DIRECTIONS -> Among the lines of this listing, count those that include "test" and state the count by itself.

TASK INPUTS ->
----------------

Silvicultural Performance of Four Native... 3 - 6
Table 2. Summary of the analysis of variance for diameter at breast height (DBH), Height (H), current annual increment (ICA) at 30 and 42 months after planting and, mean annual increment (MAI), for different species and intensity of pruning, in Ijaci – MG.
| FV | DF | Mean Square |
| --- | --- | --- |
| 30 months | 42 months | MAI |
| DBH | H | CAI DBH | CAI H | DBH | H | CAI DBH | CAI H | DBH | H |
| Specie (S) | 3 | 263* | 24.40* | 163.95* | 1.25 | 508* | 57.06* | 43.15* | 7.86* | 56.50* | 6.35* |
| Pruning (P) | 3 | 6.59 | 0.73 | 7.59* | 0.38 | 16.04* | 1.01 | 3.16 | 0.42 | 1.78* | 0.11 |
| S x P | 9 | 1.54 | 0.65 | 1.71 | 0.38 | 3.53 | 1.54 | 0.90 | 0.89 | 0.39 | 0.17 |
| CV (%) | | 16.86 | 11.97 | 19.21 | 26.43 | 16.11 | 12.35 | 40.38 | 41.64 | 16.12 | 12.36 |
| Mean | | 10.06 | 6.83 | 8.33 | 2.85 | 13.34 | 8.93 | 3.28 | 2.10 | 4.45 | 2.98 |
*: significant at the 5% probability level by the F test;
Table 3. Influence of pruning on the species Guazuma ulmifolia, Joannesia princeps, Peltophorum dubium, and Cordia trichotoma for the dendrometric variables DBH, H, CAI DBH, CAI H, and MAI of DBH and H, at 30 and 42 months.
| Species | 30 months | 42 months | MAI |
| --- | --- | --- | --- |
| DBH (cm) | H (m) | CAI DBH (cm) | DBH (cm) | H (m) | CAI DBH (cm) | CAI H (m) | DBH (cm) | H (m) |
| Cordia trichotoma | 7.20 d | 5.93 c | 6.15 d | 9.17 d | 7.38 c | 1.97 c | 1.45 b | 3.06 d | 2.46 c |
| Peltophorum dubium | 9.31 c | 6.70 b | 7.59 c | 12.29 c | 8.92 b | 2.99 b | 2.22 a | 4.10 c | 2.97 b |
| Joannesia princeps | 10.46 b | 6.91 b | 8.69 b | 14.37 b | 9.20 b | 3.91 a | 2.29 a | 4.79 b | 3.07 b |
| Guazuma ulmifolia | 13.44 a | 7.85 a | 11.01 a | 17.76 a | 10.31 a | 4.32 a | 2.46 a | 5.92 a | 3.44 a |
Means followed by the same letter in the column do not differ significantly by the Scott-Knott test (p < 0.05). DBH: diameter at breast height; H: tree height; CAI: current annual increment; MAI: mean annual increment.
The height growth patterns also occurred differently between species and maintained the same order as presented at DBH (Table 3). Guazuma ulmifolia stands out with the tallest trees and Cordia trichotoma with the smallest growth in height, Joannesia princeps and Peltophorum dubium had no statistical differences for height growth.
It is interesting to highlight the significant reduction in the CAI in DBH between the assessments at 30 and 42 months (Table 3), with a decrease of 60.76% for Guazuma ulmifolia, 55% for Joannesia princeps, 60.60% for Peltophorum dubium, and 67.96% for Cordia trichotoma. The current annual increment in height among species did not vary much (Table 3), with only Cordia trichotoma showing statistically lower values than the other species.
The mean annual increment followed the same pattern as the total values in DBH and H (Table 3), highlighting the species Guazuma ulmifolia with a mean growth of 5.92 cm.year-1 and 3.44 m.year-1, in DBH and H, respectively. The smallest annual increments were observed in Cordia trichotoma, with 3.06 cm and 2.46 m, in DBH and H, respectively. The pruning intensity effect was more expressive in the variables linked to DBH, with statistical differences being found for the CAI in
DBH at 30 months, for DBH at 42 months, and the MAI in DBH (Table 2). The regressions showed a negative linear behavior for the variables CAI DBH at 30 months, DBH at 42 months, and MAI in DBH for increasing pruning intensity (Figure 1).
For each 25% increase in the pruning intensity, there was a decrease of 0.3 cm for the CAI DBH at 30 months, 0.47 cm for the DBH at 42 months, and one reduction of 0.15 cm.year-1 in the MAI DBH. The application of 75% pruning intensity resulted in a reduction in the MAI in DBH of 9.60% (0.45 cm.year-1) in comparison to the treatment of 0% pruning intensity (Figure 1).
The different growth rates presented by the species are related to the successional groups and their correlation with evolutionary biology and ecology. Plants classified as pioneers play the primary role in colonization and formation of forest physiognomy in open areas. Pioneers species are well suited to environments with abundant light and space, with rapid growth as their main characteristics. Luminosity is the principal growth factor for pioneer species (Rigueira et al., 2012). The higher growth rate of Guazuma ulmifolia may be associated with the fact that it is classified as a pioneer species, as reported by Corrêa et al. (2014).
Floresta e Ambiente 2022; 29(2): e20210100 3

----------------

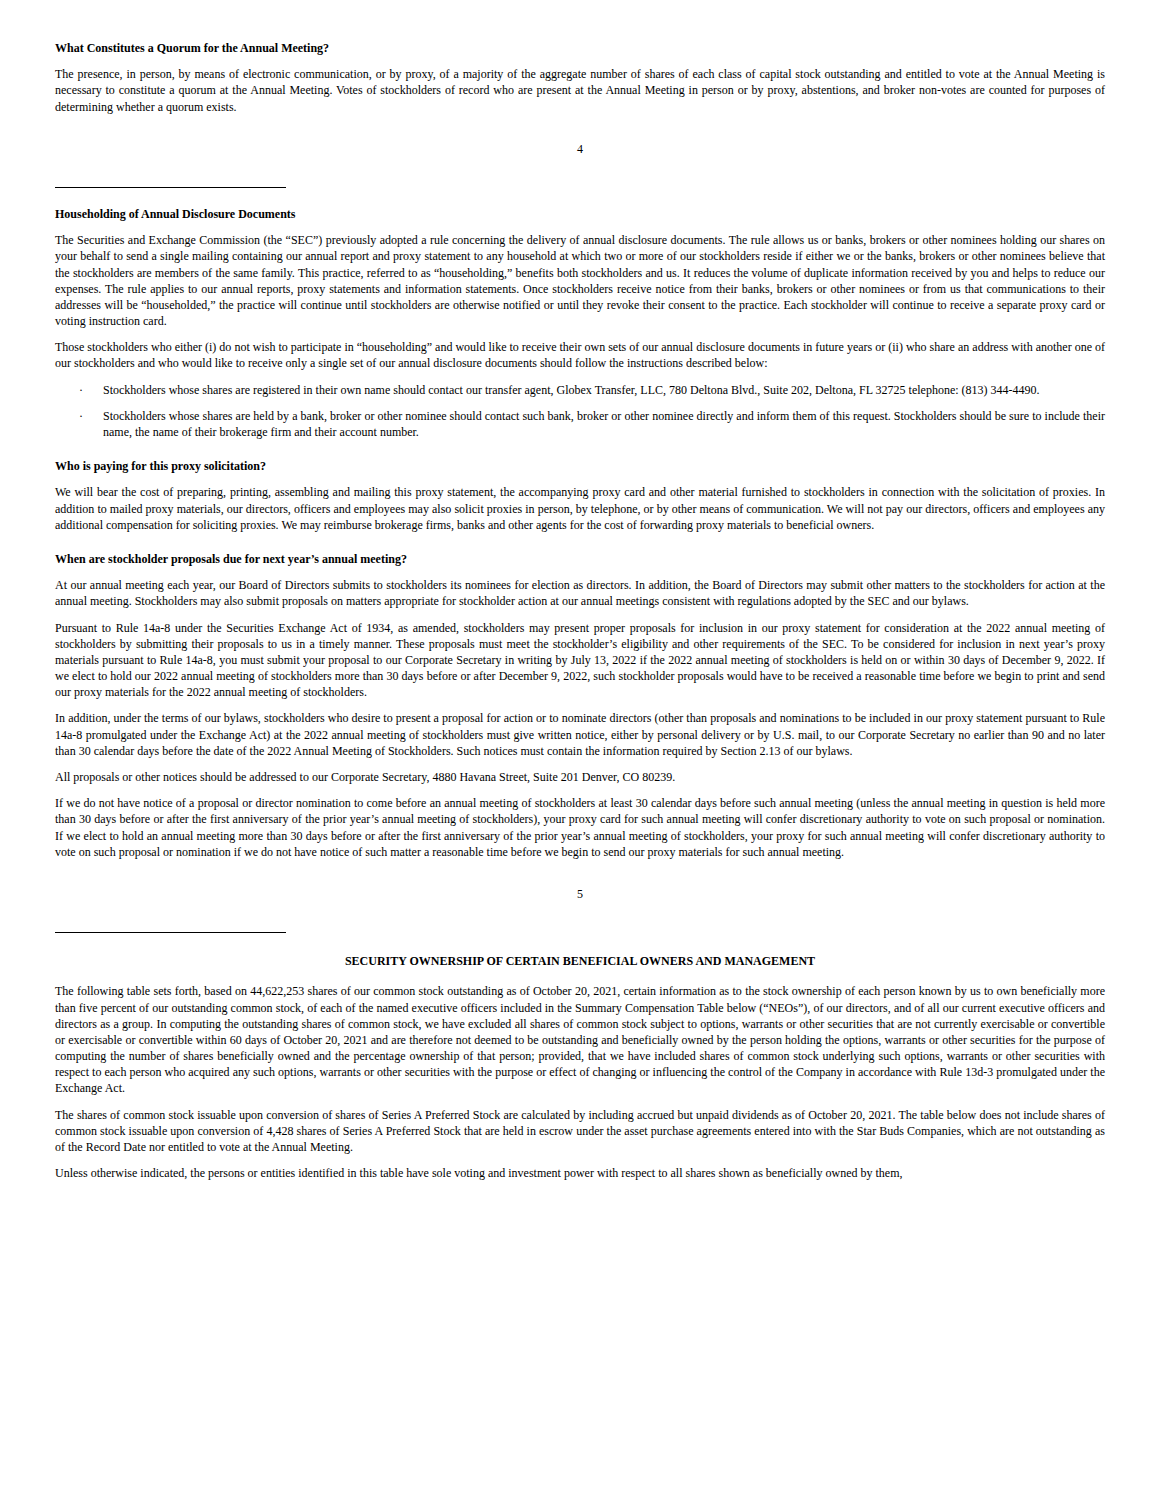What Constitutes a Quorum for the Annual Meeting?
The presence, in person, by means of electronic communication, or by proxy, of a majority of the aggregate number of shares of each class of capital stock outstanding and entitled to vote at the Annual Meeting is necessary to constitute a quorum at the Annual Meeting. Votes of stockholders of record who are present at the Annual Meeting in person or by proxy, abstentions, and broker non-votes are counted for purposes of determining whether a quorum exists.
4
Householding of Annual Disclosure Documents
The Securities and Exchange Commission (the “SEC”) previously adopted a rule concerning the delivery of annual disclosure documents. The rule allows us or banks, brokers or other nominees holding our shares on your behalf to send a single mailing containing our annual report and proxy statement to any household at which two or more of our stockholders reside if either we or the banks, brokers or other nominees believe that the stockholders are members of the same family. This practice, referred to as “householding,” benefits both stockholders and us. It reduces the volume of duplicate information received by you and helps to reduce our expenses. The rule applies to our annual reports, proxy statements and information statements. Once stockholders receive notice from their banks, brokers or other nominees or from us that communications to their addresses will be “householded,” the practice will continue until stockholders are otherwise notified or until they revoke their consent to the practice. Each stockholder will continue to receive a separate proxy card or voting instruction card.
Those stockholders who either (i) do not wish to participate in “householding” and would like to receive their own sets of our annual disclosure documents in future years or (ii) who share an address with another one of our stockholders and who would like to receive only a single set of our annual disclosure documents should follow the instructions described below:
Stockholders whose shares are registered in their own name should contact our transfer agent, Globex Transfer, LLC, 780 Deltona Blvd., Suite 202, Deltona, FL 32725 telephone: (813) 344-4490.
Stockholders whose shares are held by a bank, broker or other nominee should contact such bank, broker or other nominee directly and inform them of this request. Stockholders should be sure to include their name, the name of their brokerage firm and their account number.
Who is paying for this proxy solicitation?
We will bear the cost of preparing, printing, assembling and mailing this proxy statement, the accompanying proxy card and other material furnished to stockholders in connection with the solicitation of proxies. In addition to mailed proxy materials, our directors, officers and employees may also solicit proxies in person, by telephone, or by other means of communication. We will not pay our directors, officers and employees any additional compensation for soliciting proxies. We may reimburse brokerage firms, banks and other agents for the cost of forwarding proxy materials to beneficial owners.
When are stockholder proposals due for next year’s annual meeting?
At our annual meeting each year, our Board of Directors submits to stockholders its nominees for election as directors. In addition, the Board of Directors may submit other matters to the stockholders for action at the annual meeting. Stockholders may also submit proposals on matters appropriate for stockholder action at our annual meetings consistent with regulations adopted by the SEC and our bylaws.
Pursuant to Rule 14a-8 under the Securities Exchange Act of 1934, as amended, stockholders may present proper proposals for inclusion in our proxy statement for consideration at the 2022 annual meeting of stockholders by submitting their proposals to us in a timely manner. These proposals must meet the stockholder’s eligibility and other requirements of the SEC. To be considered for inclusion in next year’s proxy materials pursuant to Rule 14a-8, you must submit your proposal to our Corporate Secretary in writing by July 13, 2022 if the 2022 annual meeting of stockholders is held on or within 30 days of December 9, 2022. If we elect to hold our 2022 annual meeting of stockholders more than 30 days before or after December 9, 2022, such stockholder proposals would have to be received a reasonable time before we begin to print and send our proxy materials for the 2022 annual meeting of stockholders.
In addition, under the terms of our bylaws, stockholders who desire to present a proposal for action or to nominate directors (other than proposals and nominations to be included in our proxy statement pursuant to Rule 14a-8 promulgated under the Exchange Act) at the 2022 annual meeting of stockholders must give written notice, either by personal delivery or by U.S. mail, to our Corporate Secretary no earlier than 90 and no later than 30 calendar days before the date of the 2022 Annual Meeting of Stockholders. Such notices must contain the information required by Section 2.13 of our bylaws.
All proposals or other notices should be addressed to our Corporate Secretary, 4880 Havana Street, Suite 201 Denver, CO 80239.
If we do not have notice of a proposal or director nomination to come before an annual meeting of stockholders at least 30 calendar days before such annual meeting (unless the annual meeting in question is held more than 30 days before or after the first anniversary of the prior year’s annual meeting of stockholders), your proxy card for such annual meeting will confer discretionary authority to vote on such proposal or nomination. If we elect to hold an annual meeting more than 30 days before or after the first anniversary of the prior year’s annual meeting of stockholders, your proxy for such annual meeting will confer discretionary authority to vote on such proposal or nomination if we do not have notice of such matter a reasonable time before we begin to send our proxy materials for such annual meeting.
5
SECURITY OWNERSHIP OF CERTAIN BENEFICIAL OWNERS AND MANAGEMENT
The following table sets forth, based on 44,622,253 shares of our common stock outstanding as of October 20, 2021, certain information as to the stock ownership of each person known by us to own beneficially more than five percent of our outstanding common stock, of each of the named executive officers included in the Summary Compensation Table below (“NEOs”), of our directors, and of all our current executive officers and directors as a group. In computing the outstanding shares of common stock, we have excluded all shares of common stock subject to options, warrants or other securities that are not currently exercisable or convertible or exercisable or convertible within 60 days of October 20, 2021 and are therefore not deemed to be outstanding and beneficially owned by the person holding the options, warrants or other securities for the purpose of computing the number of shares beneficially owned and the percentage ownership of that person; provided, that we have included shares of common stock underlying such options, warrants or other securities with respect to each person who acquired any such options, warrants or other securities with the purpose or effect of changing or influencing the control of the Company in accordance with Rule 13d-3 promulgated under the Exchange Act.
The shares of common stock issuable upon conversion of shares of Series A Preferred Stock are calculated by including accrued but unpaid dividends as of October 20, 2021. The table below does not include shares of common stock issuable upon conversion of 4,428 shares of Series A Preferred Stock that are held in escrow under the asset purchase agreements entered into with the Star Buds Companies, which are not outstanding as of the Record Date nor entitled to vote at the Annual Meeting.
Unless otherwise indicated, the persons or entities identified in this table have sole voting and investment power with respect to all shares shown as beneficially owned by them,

----------------

SOLUTION TO THIS TASK -> 2